Precise Doping Control for Different Applications

We offer boron-doped diamond across a wide concentration range, from low doping to high doping, with tight process control.

• Low-concentration boron-doped diamond delivers high hole mobility, making it ideal as the active material for semiconductor devices such as Schottky diodes and field-effect transistors

• High-concentration boron-doped diamond offers very low resistivity, making it suitable for ohmic contact electrodes

This flexibility allows us to provide tailored solutions for different application requirements.

Radiation Detectors

Diamond’s wide bandgap gives it exceptional radiation resistance. Compared to traditional silicon detectors, diamond detectors are not easily damaged by radiation and offer extremely fast carrier drift speed.

Our Boron Doped Diamond for Semiconductor is well-suited for extreme environments where reliability is critical:

• Deep space detectors

• Nuclear fusion reactor monitoring

• Aerospace radiation monitoring

The material’s ability to withstand extreme conditions combined with fast response time makes it ideal for high-energy physics experiments.

Power Switching Devices

The core advantage in power switching applications lies in the high breakdown field strength of p-type diamond. This enables switching devices with extremely high voltage tolerance.

In demanding power applications such as:

• High-power DC conversion

• Ultra-high voltage transmission

• Aerospace power systems

Using p-type diamond to fabricate Schottky diodes or field-effect transistors delivers high voltage tolerance, efficient power conversion, and very low power consumption – all contributing to improved device performance and stability.

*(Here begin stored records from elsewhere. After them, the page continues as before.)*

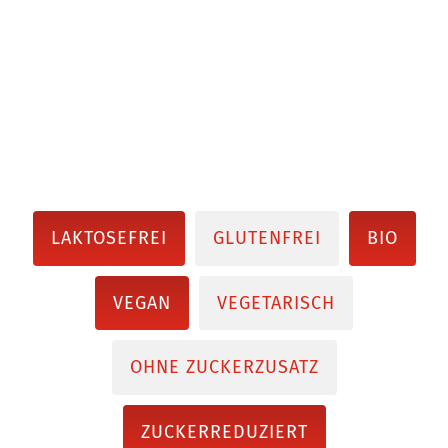
LAKTOSEFREI
GLUTENFREI
BIO
VEGAN
VEGETARISCH
OHNE ZUCKERZUSATZ
ZUCKERREDUZIERT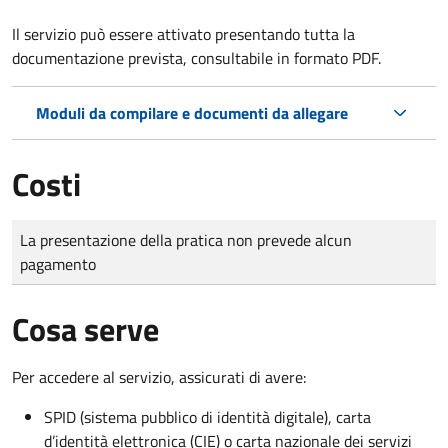
Il servizio può essere attivato presentando tutta la
documentazione prevista, consultabile in formato PDF.
Moduli da compilare e documenti da allegare
Costi
Tipo di pagamento
Importo
La presentazione della pratica non prevede alcun
pagamento
Cosa serve
Per accedere al servizio, assicurati di avere:
SPID (sistema pubblico di identità digitale), carta
d’identità elettronica (CIE) o carta nazionale dei servizi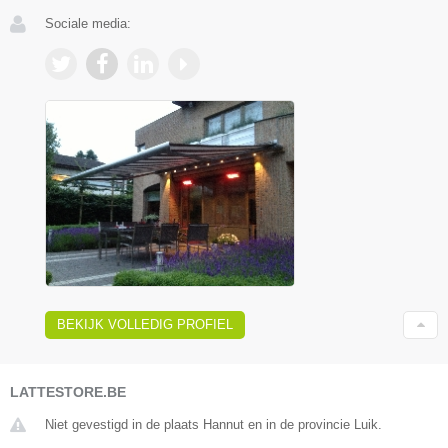
Sociale media:
BEKIJK VOLLEDIG PROFIEL
LATTESTORE.BE
Niet gevestigd in de plaats Hannut en in de provincie Luik.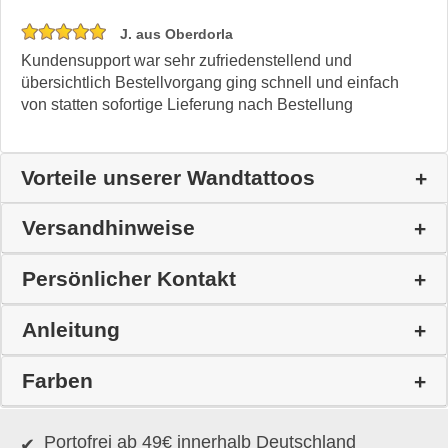
J. aus Oberdorla
Kundensupport war sehr zufriedenstellend und
übersichtlich Bestellvorgang ging schnell und einfach
von statten sofortige Lieferung nach Bestellung
Vorteile unserer Wandtattoos
Versandhinweise
Persönlicher Kontakt
Anleitung
Farben
Portofrei ab 49€ innerhalb Deutschland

Diamond Probes for Scanning Probe Microscopy

Our boron-doped diamond is also used in diamond probes for scanning probe microscopy (SPM). In SPM operation, the probe tip interacts with the sample surface at the nanoscale.

For scanning tunneling microscopy (STM), the probe relies on quantum tunneling to measure current. For conductive atomic force microscopy (C-AFM), it measures local conductivity in contact mode.

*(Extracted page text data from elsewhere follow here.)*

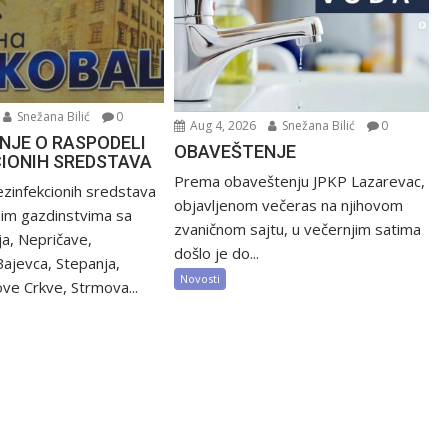
Snežana Bilić
0
Aug 4, 2026
Snežana Bilić
0
NJE O RASPODELI
OBAVEŠTENJE
CIONIH SREDSTAVA
Prema obaveštenju JPKP Lazarevac,
zinfekcionih sredstava
objavljenom večeras na njihovom
nim gazdinstvima sa
zvaničnom sajtu, u večernjim satima
ija, Nepričave,
došlo je do...
Bajevca, Stepanja,
Novosti
ve Crkve, Strmova...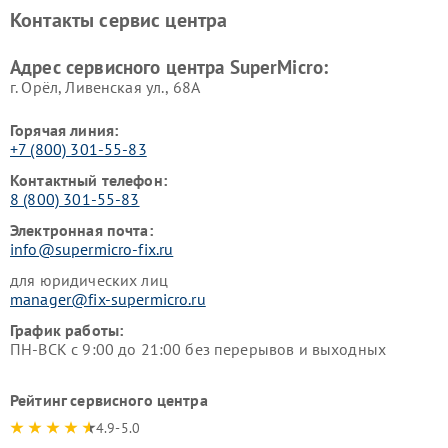
Контакты сервис центра
Адрес сервисного центра SuperMicro:
г. Орёл, Ливенская ул., 68А
Горячая линия:
+7 (800) 301-55-83
Контактный телефон:
8 (800) 301-55-83
Электронная почта:
info@supermicro-fix.ru
для юридических лиц
manager@fix-supermicro.ru
График работы:
ПН-ВСК с 9:00 до 21:00 без перерывов и выходных
Рейтинг сервисного центра
4.9-5.0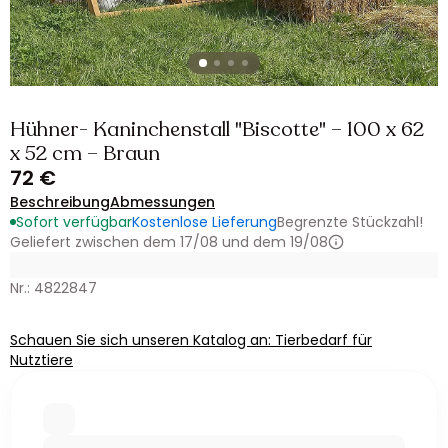
Hühner- Kaninchenstall "Biscotte" – 100 x 62
x 52 cm – Braun
72 €
Beschreibung
Abmessungen
Sofort verfügbar
Kostenlose Lieferung
Begrenzte Stückzahl!
Geliefert zwischen dem 17/08 und dem 19/08
Nr.: 4822847
Schauen Sie sich unseren Katalog an: Tierbedarf für
Nutztiere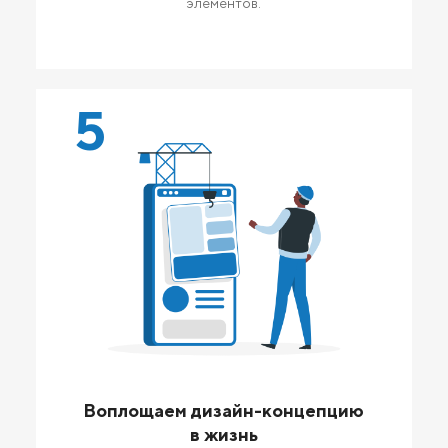
элементов.
5
Воплощаем дизайн-концепцию
в жизнь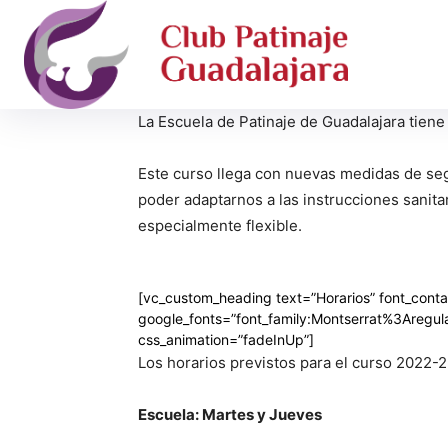
La Escuela de Patinaje de Guadalajara tiene
Este curso llega con nuevas medidas de segu
poder adaptarnos a las instrucciones sanita
especialmente flexible.
[vc_custom_heading text=”Horarios” font_contai
google_fonts=”font_family:Montserrat%3Areg
css_animation=”fadeInUp”]
Los horarios previstos para el curso 2022-2
Escuela: Martes y Jueves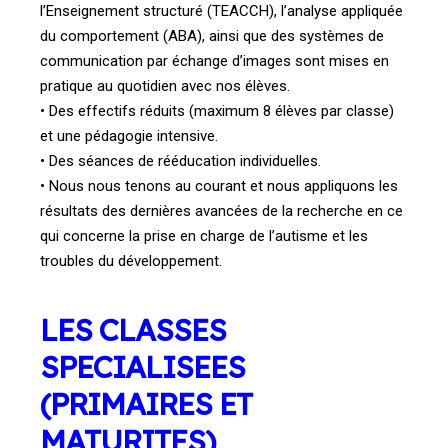
l’Enseignement structuré (TEACCH), l’analyse appliquée
du comportement (ABA),
ainsi que des systèmes de
communication par échange d’images sont mises en
pratique au
quotidien avec nos élèves.
• Des effectifs réduits (maximum 8 élèves par classe)
et une pédagogie intensive.
• Des séances de rééducation individuelles.
• Nous nous tenons au courant et nous appliquons les
résultats des dernières avancées de la
recherche en ce
qui concerne la prise en charge de l’autisme et les
troubles du développement.
LES CLASSES
SPECIALISEES
(PRIMAIRES ET
MATURITES)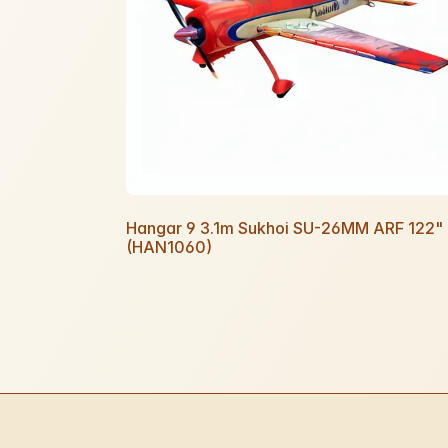
Hangar 9 3.1m Sukhoi SU-26MM ARF 122"
(HAN1060)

Boron-doped diamond probes offer exceptional mechanical stability, high wear resistance, and stable electrical performance. They maintain performance under demanding scanning conditions – such as high current density and prolonged contact – significantly outperforming traditional metal probes (like platinum) or metal-coated probes.

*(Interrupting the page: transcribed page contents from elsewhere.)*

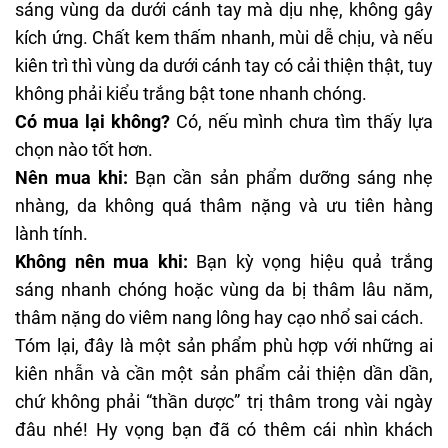
sáng vùng da dưới cánh tay mà dịu nhẹ, không gây
kích ứng. Chất kem thấm nhanh, mùi dễ chịu, và nếu
kiên trì thì vùng da dưới cánh tay có cải thiện thật, tuy
không phải kiểu trắng bật tone nhanh chóng.
Có mua lại không?
Có, nếu mình chưa tìm thấy lựa
chọn nào tốt hơn.
Nên mua khi:
Bạn cần sản phẩm dưỡng sáng nhẹ
nhàng, da không quá thâm nặng và ưu tiên hàng
lành tính.
Không nên mua khi:
Bạn kỳ vọng hiệu quả trắng
sáng nhanh chóng hoặc vùng da bị thâm lâu năm,
thâm nặng do viêm nang lông hay cạo nhổ sai cách.
Tóm lại, đây là một sản phẩm phù hợp với những ai
kiên nhẫn và cần một sản phẩm cải thiện dần dần,
chứ không phải “thần dược” trị thâm trong vài ngày
đâu nhé! Hy vọng bạn đã có thêm cái nhìn khách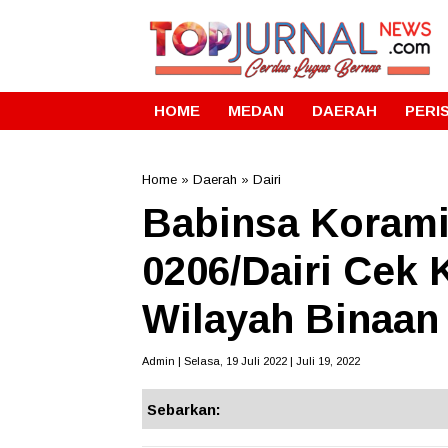
HOME
MEDAN
DAERAH
PERI
Home
»
Daerah
»
Dairi
Babinsa Korami
0206/Dairi Cek 
Wilayah Binaan
Admin | Selasa, 19 Juli 2022 | Juli 19, 2022
Sebarkan: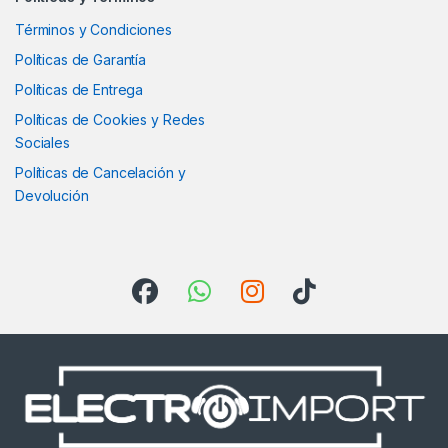
Términos y Condiciones
Políticas de Garantía
Políticas de Entrega
Políticas de Cookies y Redes
Sociales
Políticas de Cancelación y
Devolución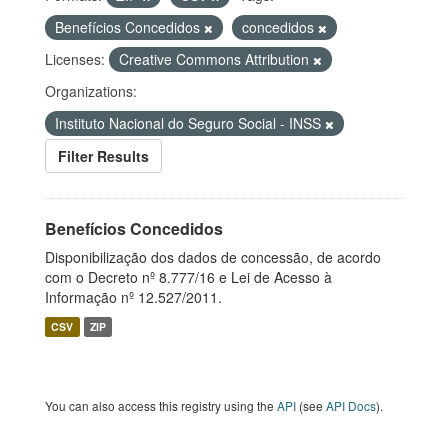
Benefícios Concedidos
concedidos
Licenses:
Creative Commons Attribution
Organizations:
Instituto Nacional do Seguro Social - INSS
Filter Results
Benefícios Concedidos
Disponibilização dos dados de concessão, de acordo
com o Decreto nº 8.777/16 e Lei de Acesso à
Informação nº 12.527/2011.
CSV
ZIP
You can also access this registry using the
API
(see
API Docs
).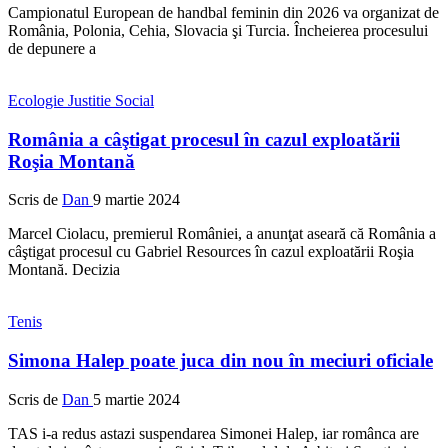
Campionatul European de handbal feminin din 2026 va organizat de
România, Polonia, Cehia, Slovacia şi Turcia. Încheierea procesului
de depunere a
Ecologie
Justitie
Social
România a câştigat procesul în cazul exploatării
Roşia Montană
Scris de
Dan
9 martie 2024
Marcel Ciolacu, premierul României, a anunţat aseară că România a
câştigat procesul cu Gabriel Resources în cazul exploatării Roşia
Montană. Decizia
Tenis
Simona Halep poate juca din nou în meciuri oficiale
Scris de
Dan
5 martie 2024
TAS i-a redus astazi suspendarea Simonei Halep, iar românca are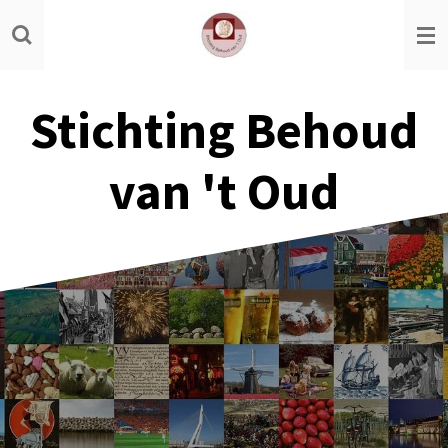
Ga
direct
naar
de
Stichting Behoud
hoofdinhoud
van 't Oud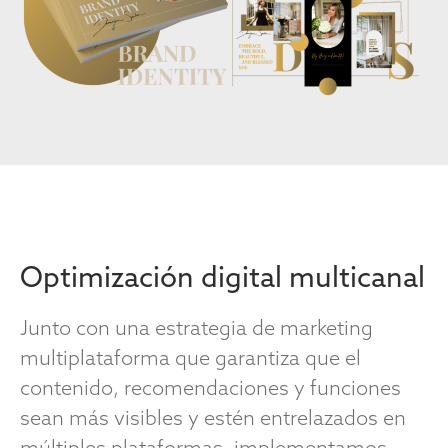
Optimización digital multicanal
Junto con una estrategia de marketing
multiplataforma que garantiza que el
contenido, recomendaciones y funciones
sean más visibles y estén entrelazados en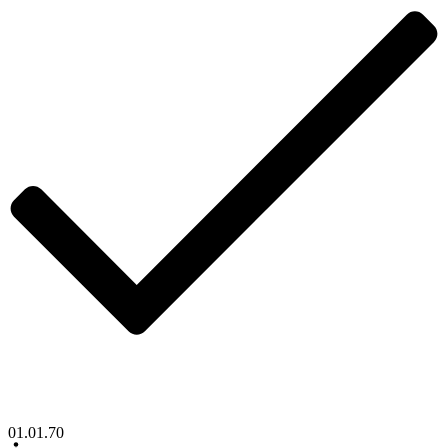
01.01.70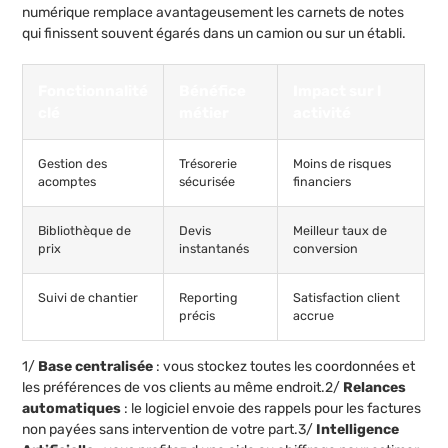
numérique remplace avantageusement les carnets de notes
qui finissent souvent égarés dans un camion ou sur un établi.
Fonctionnalité
Bénéfice
Impact sur l
clé
métier
activité
Gestion des
Trésorerie
Moins de risques
acomptes
sécurisée
financiers
Bibliothèque de
Devis
Meilleur taux de
prix
instantanés
conversion
Suivi de chantier
Reporting
Satisfaction client
précis
accrue
1/
Base centralisée
: vous stockez toutes les coordonnées et
les préférences de vos clients au même endroit.2/
Relances
automatiques
: le logiciel envoie des rappels pour les factures
non payées sans intervention de votre part.3/
Intelligence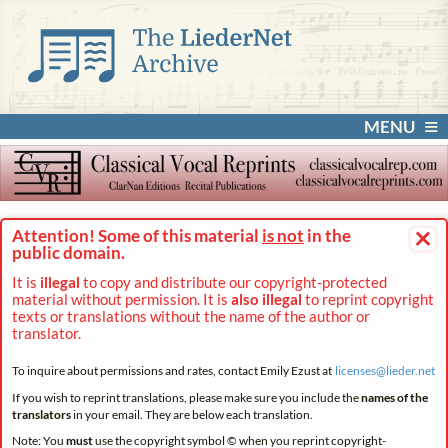
MENU
×
Attention! Some of this material
is not
in the
public domain.
It is
illegal
to copy and distribute our copyright-protected
material without permission. It is
also illegal
to reprint copyright
texts or translations without the name of the author or
translator.
To inquire about permissions and rates, contact Emily Ezust at
licenses@
lieder.
net
If you wish to reprint translations, please make sure you include the
names of the
translators
in your email. They are below each translation.
Note: You
must
use the copyright symbol © when you reprint copyright-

Electrochemical Applications

In the field of electrochemistry, our Boron Doped Diamond for Semiconductor offers unique advantages for high-sensitivity biosensors and medical detection.

Key benefits include:

• Microelectrode characteristics: Diamond microelectrodes have extremely small volume, with mass transport layer thickness comparable to electrode dimensions. They establish steady-state diffusion layers in microseconds without complex depolarization processing

• High sensitivity: Enables detection of trace analytes

• High-resistance environment adaptability: Diamond electrodes maintain excellent electrochemical response even in high-resistance ultrapure water

These properties make our boron-doped diamond ideal for:

• In vivo and in vitro detection of neurotransmitters (such as dopamine)

• Glucose monitoring

• Uric acid and vitamin C detection

Applications serve medical device manufacturers, biotechnology companies, and neuroscience research institutions.

From Lab to Production

Diamond semiconductors are no longer just a research curiosity. Our Boron Doped Diamond for Semiconductor materials are available in production quantities, supporting the transition from laboratory exploration to commercial device fabrication. Whether for power electronics, radiation detection, scanning probe microscopy, or electrochemical sensing, our precisely doped diamond materials offer the performance and reliability that next-generation applications demand.